Lauren hesitated. How to explain the manuscript pages that read themselves? The rippling reflections? The way his text messages appeared and disappeared?

"The weekend was..." she searched for words that wouldn't make her sound completely unhinged. "Unexpected."

"In what way?" His voice carried the same authority, but softer now, wrapped in something that felt almost like intimacy. When she didn't immediately respond, he added, "You're wondering if you should maintain your professional persona here.
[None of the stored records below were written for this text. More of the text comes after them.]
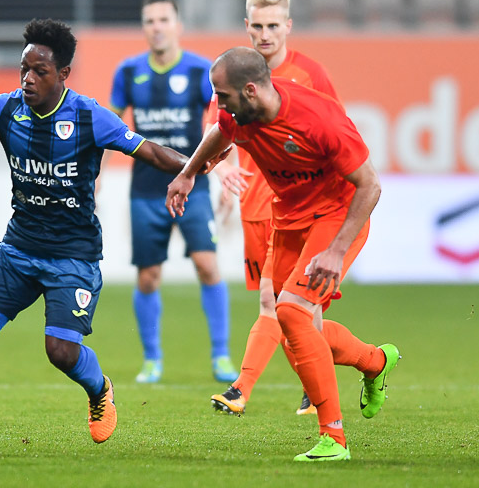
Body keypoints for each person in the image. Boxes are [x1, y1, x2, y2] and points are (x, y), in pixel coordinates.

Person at [0, 18, 221, 456]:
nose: (28, 79)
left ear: (63, 74)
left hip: (72, 255)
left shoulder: (90, 116)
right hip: (19, 248)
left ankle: (99, 387)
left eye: (40, 71)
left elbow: (148, 150)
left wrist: (195, 165)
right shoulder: (5, 109)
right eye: (24, 69)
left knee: (60, 352)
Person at [166, 46, 400, 461]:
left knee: (290, 312)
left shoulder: (319, 119)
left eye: (223, 95)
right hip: (290, 218)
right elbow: (220, 131)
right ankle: (376, 361)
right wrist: (188, 174)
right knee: (299, 334)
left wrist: (336, 251)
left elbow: (371, 185)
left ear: (251, 90)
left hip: (335, 217)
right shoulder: (238, 114)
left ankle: (334, 438)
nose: (218, 103)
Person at [209, 0, 342, 416]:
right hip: (256, 206)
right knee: (287, 306)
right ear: (246, 27)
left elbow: (337, 134)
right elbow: (218, 132)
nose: (265, 35)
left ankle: (245, 389)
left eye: (273, 26)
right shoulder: (232, 75)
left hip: (303, 209)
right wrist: (223, 170)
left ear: (288, 26)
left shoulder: (311, 74)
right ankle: (327, 380)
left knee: (285, 303)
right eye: (258, 26)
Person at [108, 0, 236, 384]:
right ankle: (152, 360)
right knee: (148, 276)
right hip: (146, 191)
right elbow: (109, 129)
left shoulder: (201, 71)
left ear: (178, 25)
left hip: (194, 186)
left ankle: (221, 356)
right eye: (150, 21)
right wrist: (93, 177)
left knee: (207, 265)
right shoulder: (128, 72)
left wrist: (228, 172)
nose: (157, 27)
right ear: (143, 27)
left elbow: (225, 124)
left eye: (164, 20)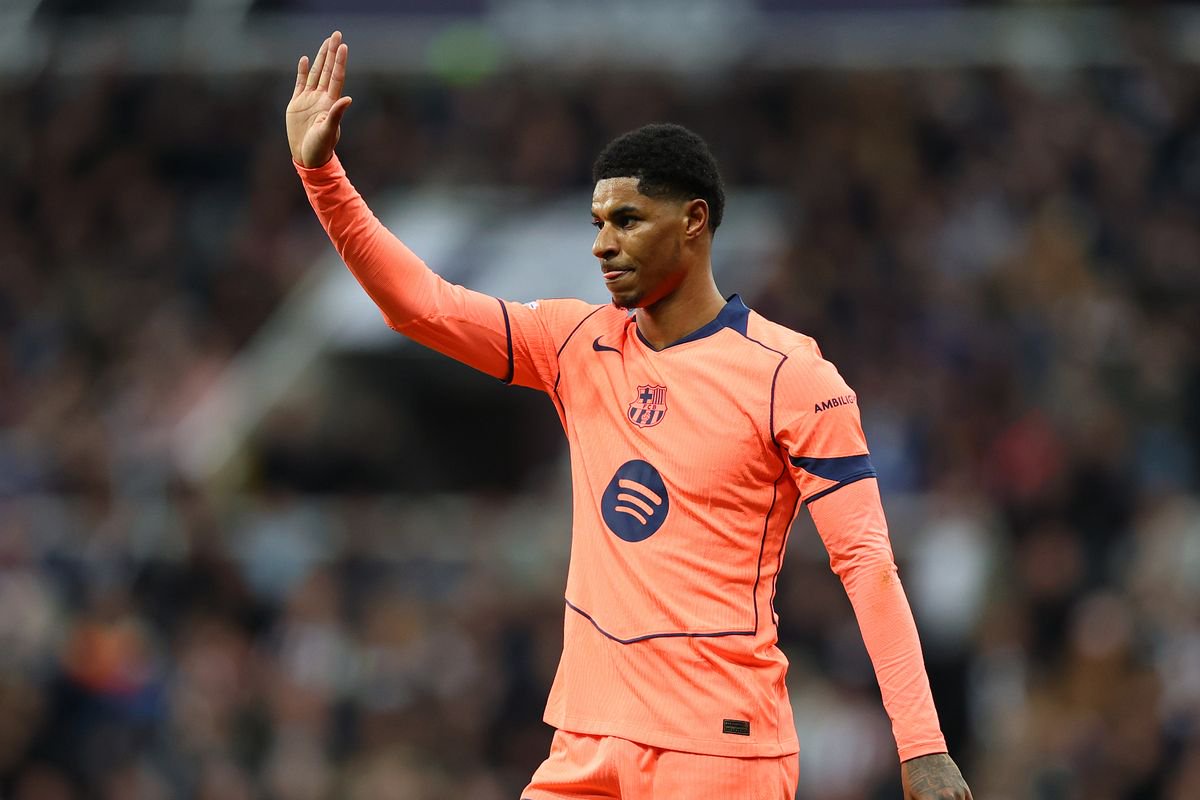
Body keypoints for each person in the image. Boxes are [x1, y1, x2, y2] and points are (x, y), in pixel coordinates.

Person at [286, 31, 973, 800]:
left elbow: (866, 562)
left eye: (627, 220)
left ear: (694, 221)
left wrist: (922, 744)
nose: (602, 245)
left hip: (718, 750)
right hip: (586, 743)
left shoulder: (792, 377)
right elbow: (420, 305)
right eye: (598, 223)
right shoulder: (574, 344)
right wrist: (322, 175)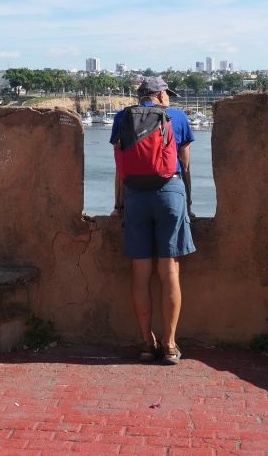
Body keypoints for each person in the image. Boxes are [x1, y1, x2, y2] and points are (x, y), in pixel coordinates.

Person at [110, 76, 195, 365]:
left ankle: (147, 343)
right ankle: (170, 345)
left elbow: (120, 166)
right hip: (169, 193)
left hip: (135, 196)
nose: (169, 98)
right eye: (167, 94)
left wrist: (118, 204)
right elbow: (184, 165)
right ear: (159, 95)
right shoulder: (178, 118)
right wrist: (189, 204)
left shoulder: (122, 117)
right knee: (169, 270)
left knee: (140, 272)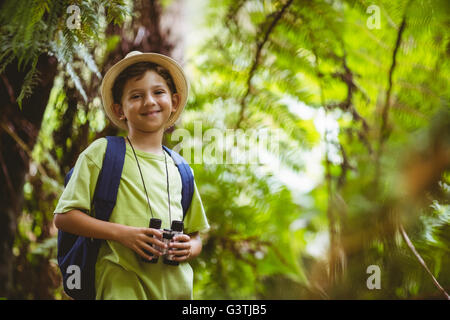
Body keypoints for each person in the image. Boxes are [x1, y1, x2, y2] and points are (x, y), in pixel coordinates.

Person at [53, 51, 209, 299]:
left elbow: (196, 236)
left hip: (176, 291)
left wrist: (189, 248)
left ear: (175, 101)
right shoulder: (103, 153)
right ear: (120, 109)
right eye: (136, 96)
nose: (149, 101)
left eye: (158, 92)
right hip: (120, 285)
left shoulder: (182, 170)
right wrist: (124, 234)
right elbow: (64, 217)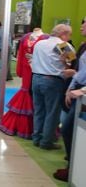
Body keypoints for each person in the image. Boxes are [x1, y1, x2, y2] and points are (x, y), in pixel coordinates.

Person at [31, 24, 76, 150]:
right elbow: (70, 65)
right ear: (64, 34)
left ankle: (37, 138)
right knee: (52, 112)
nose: (68, 38)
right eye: (69, 35)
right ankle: (46, 142)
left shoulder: (40, 44)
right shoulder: (63, 46)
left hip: (36, 78)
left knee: (39, 110)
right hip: (52, 81)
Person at [0, 28, 48, 138]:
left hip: (38, 70)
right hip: (26, 69)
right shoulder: (26, 37)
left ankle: (38, 129)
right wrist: (19, 69)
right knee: (26, 92)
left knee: (37, 97)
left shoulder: (45, 38)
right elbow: (20, 54)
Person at [53, 20, 86, 181]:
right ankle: (72, 164)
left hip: (81, 91)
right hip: (75, 90)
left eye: (84, 23)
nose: (82, 26)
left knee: (67, 128)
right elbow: (76, 68)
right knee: (68, 127)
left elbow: (77, 70)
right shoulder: (81, 46)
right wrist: (70, 87)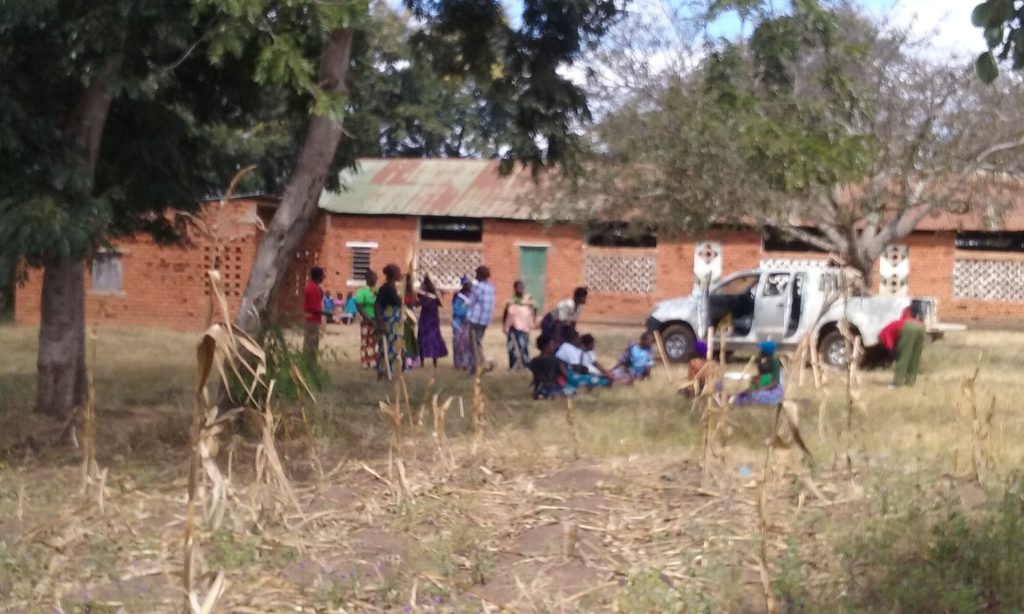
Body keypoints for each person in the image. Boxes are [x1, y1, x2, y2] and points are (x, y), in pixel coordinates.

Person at [879, 306, 925, 388]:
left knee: (903, 357)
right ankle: (910, 382)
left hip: (908, 328)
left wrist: (891, 349)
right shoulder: (898, 322)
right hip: (920, 326)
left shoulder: (882, 333)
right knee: (915, 357)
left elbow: (887, 338)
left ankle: (897, 383)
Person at [374, 264, 403, 380]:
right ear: (393, 274)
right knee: (386, 348)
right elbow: (377, 305)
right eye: (398, 272)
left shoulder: (392, 287)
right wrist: (380, 323)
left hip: (394, 322)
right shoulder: (387, 288)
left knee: (393, 348)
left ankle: (388, 372)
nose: (400, 274)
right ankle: (383, 373)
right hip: (388, 321)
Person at [466, 265, 496, 372]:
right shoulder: (491, 288)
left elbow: (471, 302)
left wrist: (467, 315)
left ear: (479, 275)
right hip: (485, 320)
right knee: (478, 341)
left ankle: (479, 365)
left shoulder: (477, 287)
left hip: (475, 319)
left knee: (474, 343)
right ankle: (481, 364)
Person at [735, 340, 784, 405]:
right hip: (763, 385)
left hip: (772, 390)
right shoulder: (763, 361)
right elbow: (761, 377)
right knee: (744, 394)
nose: (759, 352)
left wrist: (761, 389)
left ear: (766, 352)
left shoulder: (775, 363)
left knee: (754, 395)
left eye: (761, 350)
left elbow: (774, 382)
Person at [417, 274, 449, 367]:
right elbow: (420, 301)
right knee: (425, 338)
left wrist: (435, 294)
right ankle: (425, 361)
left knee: (431, 337)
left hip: (431, 318)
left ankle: (432, 361)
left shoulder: (436, 292)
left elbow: (440, 303)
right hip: (427, 318)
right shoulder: (423, 292)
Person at [503, 280, 536, 369]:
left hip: (525, 328)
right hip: (513, 328)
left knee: (524, 347)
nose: (520, 290)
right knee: (512, 348)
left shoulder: (528, 300)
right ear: (515, 289)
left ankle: (524, 365)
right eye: (518, 288)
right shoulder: (511, 301)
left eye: (522, 288)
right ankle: (513, 365)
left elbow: (534, 310)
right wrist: (504, 326)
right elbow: (506, 313)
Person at [529, 334, 569, 400]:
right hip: (553, 387)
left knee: (540, 393)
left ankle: (541, 395)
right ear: (546, 346)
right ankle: (553, 395)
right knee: (572, 391)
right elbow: (565, 375)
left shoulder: (534, 361)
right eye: (552, 344)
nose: (554, 346)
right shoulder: (555, 360)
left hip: (538, 388)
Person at [354, 272, 379, 369]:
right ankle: (365, 361)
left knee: (373, 340)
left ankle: (372, 360)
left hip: (376, 319)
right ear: (368, 279)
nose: (376, 280)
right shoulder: (362, 291)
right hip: (366, 319)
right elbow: (359, 307)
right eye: (374, 278)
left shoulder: (376, 290)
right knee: (365, 340)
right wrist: (368, 318)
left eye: (376, 278)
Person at [302, 267, 327, 363]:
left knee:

If you should edit your experience into something more... acceptable."

The gentle accuracy of his observation made her breath catch. "How do you always know?"

"I pay attention, Lauren." The way he said her name had changed too - less clinical, more... something else. "To what you say. To what you don't say. To how carefully you choose your words, even now."

She found herself leaning forward slightly, drawn by this subtle shift in him. "Things are happening that I can't explain. That I'm not sure I should try to explain."

"Because explaining makes it real?" His smile held understanding that bordered on conspiracy. "Or because you're afraid I'll stop seeing you if you tell me exactly how reality has begun to... bend?"

Lauren's pulse quickened. There it was - that moment of perfect comprehension that had drawn her to his videos. But in person, without the barrier of screens and glasses, it felt more powerful. More dangerous.

"The walls between what's real and what we create," he continued, his voice dropping lower, "they're not as solid as most people think. As I suspect you're discovering."